▶ _WHAT IS REQUIRED_: Give back the whole listing exactly as written, pictures excluded.

▶ _DATA PROVIDED_:
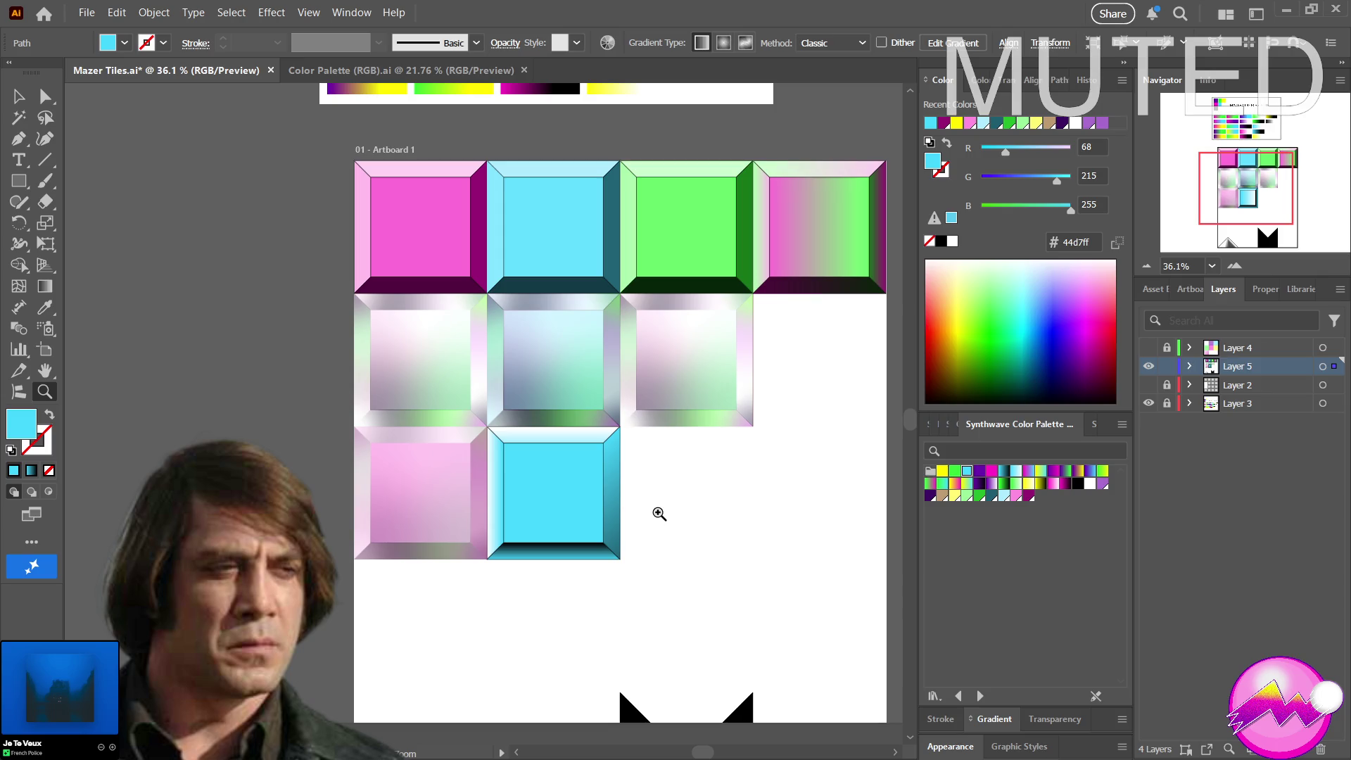
# Direct-select the left bevel and draw its gradient vertically along its length
pyautogui.press('a')
pyautogui.click(494, 514)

▶ _WRITTEN SOLUTION_:
# Direct-select the left bevel and draw its gradient vertically along its length
pyautogui.press('a')
pyautogui.click(494, 514)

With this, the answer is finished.